Taking up exercise, reading, gardening, hillwalking or any other healthy and engaging hobby or activity will help you to focus your time and energy away from using drugs. It can also help fill the void in your time where you might otherwise be using drugs.
It’s good to discuss positive activities that you will have a genuine interest in when talking with whichever professional you are working with for support to give up cocaine. They may be able to help you come up with some strategies to help you weave new positive activities into your life.
Seeking out other people or the stories of other people who have been where you are now and come out the other side, can provide great strength.
Everyone is different and the specific things or words that will inspire your recovery will not necessarily be the same as those that have helped others.

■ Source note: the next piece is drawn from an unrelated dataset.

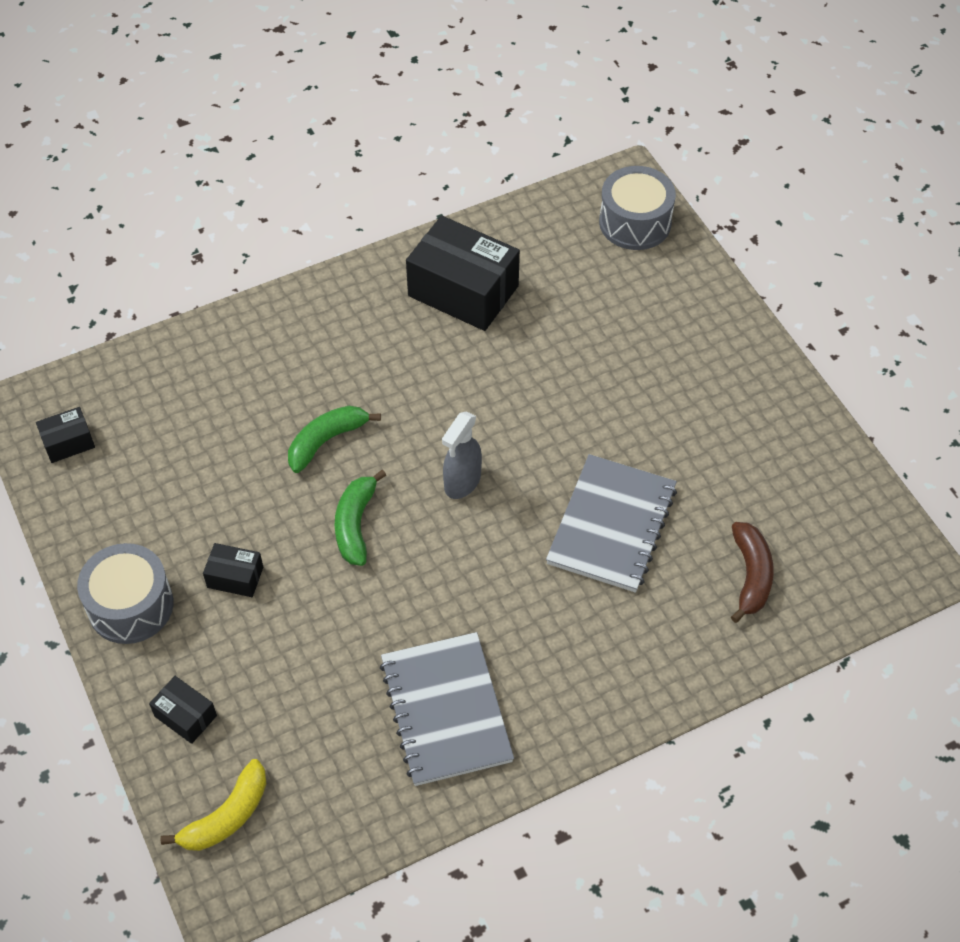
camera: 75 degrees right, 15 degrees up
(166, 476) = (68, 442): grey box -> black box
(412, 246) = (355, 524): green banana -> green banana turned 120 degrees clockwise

However in hearing about the experiences of others, you’re likely to find nuggets of information that you can use. The stories of others are also a reminder that your goal can be achieved and you too can grow beyond addiction.
You may benefit from joining a support group such as Cocaine Anonymous. It offers peer support sessions and fellowship for anyone who wants to stop taking it and be abstinent from other mind-altering substances, including alcohol. It is a programme built on the 12-step approach also used in Alcoholics Anonymous. A support group such as Cocaine Anonymous can be particularly helpful to aid maintenance of abstinence achieved through methods such as rehab.

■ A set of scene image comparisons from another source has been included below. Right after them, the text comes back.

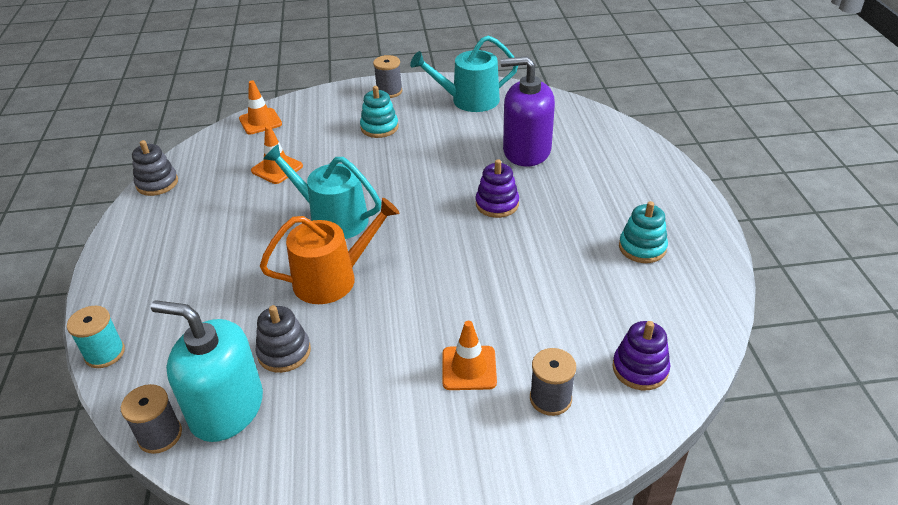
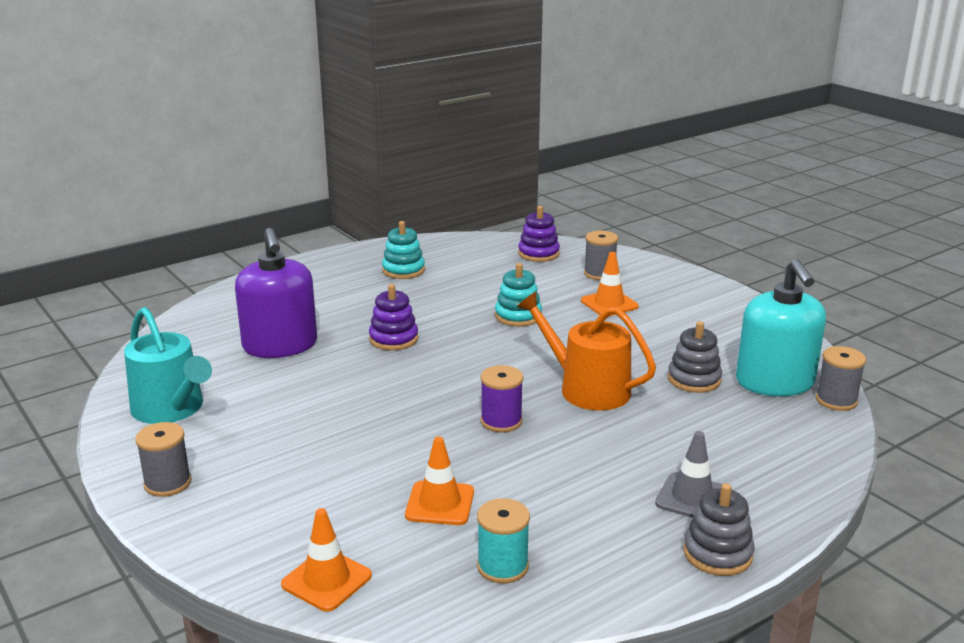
camera: 120 degrees left, 15 degrees down
(105, 353) = (825, 473): turquoise spool -> turquoise spool (502, 566)
(157, 183) = (565, 604): grey stacking toy -> grey stacking toy (717, 554)
(166, 269) = (692, 498): none -> grey traffic cone
(333, 219) = (501, 421): turquoise watering can -> purple spool
(379, 127) = (282, 456): turquoise stacking toy -> turquoise stacking toy (518, 316)

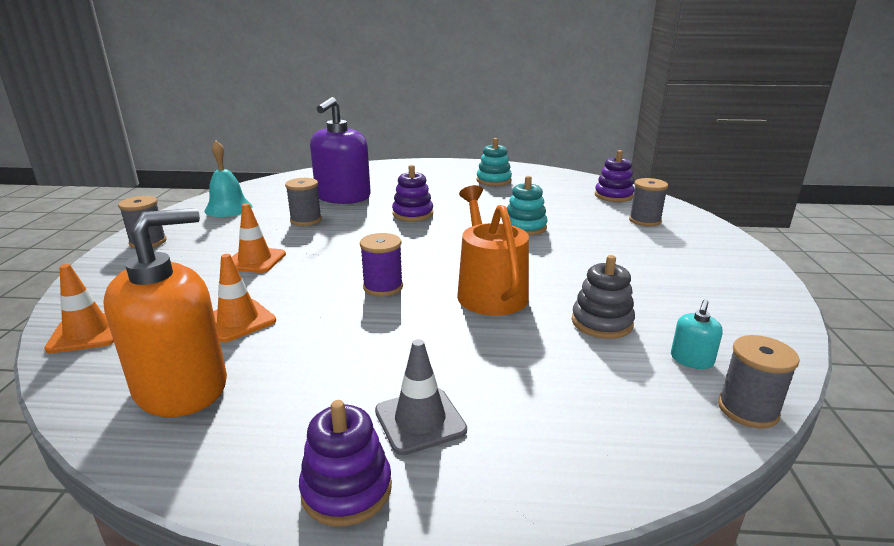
camera: 40 degrees right, 0 degrees up
(171, 409) = (228, 208): turquoise watering can -> turquoise bell
(296, 387) = (306, 220): none -> grey spool
(502, 566) = (181, 387): turquoise spool -> orange soap dispenser
(609, 304) = (617, 242): orange traffic cone -> orange traffic cone (255, 260)
(717, 554) = (346, 489): grey stacking toy -> purple stacking toy
(775, 382) = (691, 360): turquoise soap dispenser -> turquoise soap dispenser, size x0.41

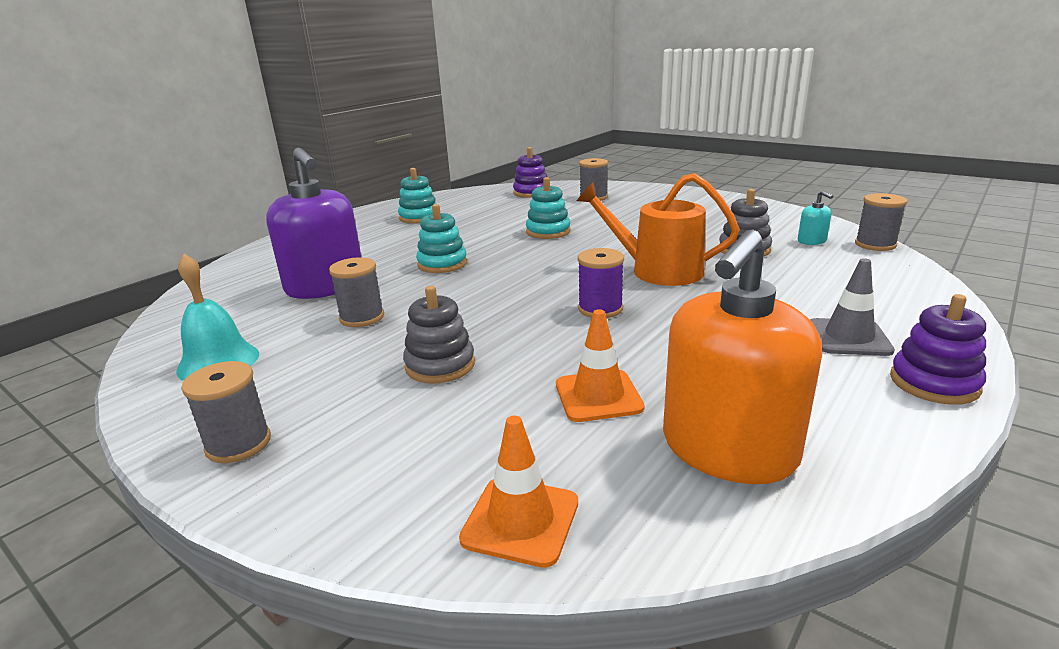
camera: 55 degrees left, 0 degrees up
(181, 387) = (728, 449): orange soap dispenser -> orange soap dispenser turned 135 degrees counterclockwise
(255, 260) = (440, 365): orange traffic cone -> grey stacking toy
(413, 214) = (442, 264): purple stacking toy -> turquoise stacking toy

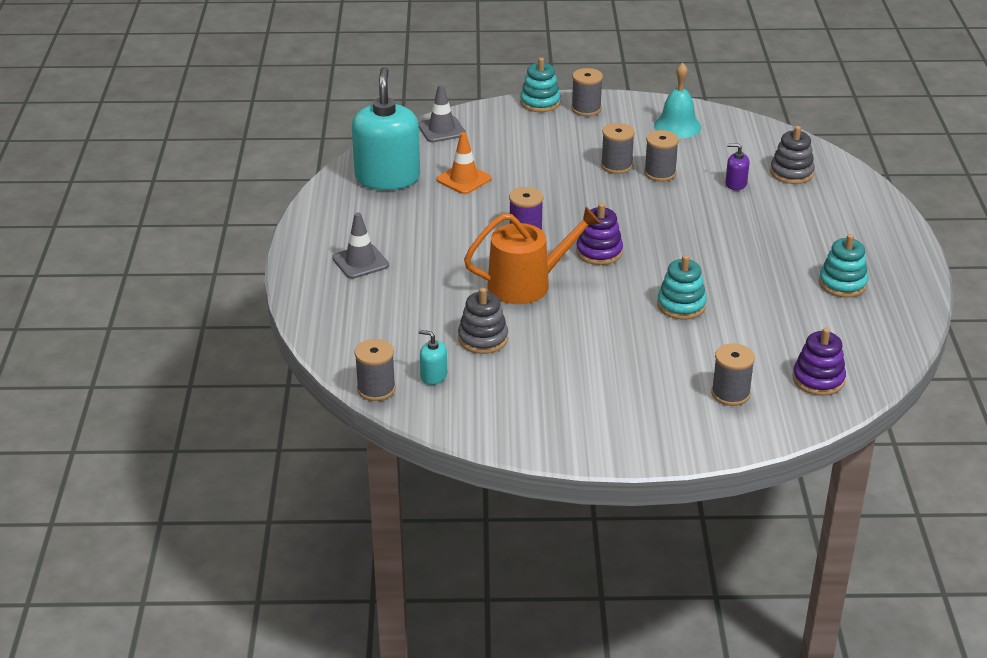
camera: 140 degrees right, 10 degrees up
(325, 286) = (735, 184): purple soap dispenser -> purple soap dispenser, size x0.41
(384, 341) = (616, 166): none -> grey spool
(440, 365) = (562, 165): grey stacking toy -> grey stacking toy (791, 173)
(442, 264) = (698, 232): turquoise stacking toy -> turquoise stacking toy (540, 102)
(520, 520) = (441, 130): orange traffic cone -> grey traffic cone
(728, 449) = (387, 178): orange soap dispenser -> turquoise soap dispenser
(934, 383) = (308, 244): purple stacking toy -> purple stacking toy (599, 252)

Addiction to cocaine or any other substance is rarely a case of just ‘enjoying it’.
That’s why people continue to use cocaine, alcohol and other substances even when it is causing havoc in their lives and they desperately don’t want to continue being a user.
Some people may well have a propensity to addiction. In addition, addiction is often a form of self medication, survival, avoidance or comfort.
Trying to remove an addictive substance from your life without attempting to understand what led you to become addicted and to address that root cause, is setting yourself up to fail.
Professional help from a counsellor, therapist, in group work or via somatic techniques will help you to uncover the base causes and contributors to your addiction and form ways of dealing with those.